For what it’s worth, his long-suffering (and, I suspect, all-knowing) wife is standing by her man. She’s his third….
Meanwhile, French President Nicolas Sarkozy is probably just as gratified as DSK’s silent victims by this arrest. After all, the consensus opinion among political pundits in France was that he was the only person who could deny Sarkozy’s bid to get reelected next year.
Frankly, no matter the disposition of his case, DSK is finished – not just as a candidate for the French presidency, but also as head of the IMF. Suggestions that he will be granted leniency by the court or (continued) indulgence by the IMF because of “the pivotal role” he was playing in dealing with the European financial crisis are plainly absurd. The man is hardly that indispensable.
In point of fact, it must be dawning on him just how fleeting his power and influence are now that he’s being made to cool his heels in jail up in Harlem pending arraignment. And it would not surprise me if the IMF – which issued a statement today saying that all is “fully functioning and operational” – announces his suspension (or resignation) by the end of business tomorrow.

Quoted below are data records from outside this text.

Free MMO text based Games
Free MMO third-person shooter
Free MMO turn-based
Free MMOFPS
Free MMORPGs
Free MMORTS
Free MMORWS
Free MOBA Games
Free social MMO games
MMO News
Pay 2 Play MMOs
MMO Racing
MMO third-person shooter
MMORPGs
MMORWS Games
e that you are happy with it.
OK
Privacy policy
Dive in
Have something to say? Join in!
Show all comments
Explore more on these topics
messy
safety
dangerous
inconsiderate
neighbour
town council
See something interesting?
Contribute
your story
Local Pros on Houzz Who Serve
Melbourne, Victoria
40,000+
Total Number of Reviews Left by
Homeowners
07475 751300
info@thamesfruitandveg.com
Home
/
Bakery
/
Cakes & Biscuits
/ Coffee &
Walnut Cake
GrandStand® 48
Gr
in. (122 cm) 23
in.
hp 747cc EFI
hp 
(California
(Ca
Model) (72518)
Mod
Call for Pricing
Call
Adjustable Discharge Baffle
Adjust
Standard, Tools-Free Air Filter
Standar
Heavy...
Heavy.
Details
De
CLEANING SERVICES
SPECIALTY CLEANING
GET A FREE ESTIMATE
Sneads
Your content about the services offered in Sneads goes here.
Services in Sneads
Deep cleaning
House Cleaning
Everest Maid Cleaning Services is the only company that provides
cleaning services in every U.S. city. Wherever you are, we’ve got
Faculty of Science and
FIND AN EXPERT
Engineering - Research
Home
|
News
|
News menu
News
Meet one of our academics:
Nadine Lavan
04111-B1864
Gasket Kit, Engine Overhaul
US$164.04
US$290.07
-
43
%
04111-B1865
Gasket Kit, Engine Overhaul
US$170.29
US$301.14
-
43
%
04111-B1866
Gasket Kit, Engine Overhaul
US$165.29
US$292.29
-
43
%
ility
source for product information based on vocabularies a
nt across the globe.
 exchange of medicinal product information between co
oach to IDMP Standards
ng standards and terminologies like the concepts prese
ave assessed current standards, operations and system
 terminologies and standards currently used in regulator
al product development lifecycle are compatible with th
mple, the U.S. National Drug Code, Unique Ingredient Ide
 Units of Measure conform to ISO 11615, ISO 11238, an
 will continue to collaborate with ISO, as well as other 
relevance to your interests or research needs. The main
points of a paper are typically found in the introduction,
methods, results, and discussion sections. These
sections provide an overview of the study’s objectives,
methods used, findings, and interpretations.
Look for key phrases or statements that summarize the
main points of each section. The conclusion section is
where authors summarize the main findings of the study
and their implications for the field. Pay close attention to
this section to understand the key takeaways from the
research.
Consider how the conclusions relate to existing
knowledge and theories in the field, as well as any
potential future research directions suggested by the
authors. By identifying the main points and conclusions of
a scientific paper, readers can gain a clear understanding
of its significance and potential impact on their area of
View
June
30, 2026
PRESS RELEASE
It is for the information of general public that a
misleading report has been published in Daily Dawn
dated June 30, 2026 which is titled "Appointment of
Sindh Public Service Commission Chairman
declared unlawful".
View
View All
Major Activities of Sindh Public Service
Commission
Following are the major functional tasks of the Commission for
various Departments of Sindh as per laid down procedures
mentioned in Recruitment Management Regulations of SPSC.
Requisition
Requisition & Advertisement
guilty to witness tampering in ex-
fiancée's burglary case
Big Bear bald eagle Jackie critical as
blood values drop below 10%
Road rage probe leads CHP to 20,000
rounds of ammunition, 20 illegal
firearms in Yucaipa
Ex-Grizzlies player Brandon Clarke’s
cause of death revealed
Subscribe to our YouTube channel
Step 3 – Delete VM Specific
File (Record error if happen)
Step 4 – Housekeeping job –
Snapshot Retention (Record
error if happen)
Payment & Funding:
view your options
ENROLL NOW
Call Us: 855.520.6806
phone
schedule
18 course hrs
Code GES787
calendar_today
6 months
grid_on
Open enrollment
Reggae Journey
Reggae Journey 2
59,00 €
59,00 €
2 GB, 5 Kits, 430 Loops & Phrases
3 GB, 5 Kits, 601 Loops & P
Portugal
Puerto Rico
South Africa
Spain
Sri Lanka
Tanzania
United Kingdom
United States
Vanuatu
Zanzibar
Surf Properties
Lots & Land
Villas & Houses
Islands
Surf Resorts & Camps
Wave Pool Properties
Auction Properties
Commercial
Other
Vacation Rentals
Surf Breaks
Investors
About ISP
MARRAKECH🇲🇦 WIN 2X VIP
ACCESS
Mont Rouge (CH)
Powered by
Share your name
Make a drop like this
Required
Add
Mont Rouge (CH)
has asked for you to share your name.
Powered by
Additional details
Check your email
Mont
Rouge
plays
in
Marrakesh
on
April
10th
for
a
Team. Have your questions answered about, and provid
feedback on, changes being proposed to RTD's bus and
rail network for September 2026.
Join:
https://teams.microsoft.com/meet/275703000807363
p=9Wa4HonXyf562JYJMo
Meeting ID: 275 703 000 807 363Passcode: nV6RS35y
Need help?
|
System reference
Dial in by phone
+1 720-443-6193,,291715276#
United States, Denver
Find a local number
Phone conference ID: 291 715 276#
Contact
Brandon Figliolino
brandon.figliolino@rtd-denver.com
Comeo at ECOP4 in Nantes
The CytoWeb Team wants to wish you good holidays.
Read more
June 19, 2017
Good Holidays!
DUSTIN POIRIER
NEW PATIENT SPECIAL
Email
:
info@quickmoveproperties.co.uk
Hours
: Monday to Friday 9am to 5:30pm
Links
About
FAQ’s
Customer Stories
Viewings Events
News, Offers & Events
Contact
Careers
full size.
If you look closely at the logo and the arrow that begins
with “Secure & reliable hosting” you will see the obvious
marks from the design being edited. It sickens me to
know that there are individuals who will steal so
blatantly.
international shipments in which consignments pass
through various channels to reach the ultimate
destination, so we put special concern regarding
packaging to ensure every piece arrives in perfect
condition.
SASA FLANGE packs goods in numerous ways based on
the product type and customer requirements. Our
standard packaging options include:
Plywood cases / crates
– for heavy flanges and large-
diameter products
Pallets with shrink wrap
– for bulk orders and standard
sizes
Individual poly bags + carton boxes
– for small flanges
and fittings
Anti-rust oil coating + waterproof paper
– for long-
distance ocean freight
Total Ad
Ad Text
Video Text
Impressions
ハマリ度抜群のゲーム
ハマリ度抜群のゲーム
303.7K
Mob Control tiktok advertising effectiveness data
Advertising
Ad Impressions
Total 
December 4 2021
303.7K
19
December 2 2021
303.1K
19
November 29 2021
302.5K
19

More important, though, his reputation as a serial sexual aggressor makes the maid’s complaint extremely credible. And since his character will be the central issue in this case, DSK’s lawyers will probably prevail upon him to cop a plea for a much-reduced sentence than the 25 years he’s facing. But they won’t have much leverage in plea negotiations if he squirted incriminating DNA anywhere on his victim’s body or clothes during his sexual assault … (sorry). If this case goes to trial, however, he’s toast….
That said, I guarantee that the episode featuring this alleged crime will be the highlight of the next season of Law & Order. And, take it from me, knowing the facts and circumstances involved will not diminish its entertainment value in the least.
* This commentary was published originally yesterday, Sunday, at 3:23 pm.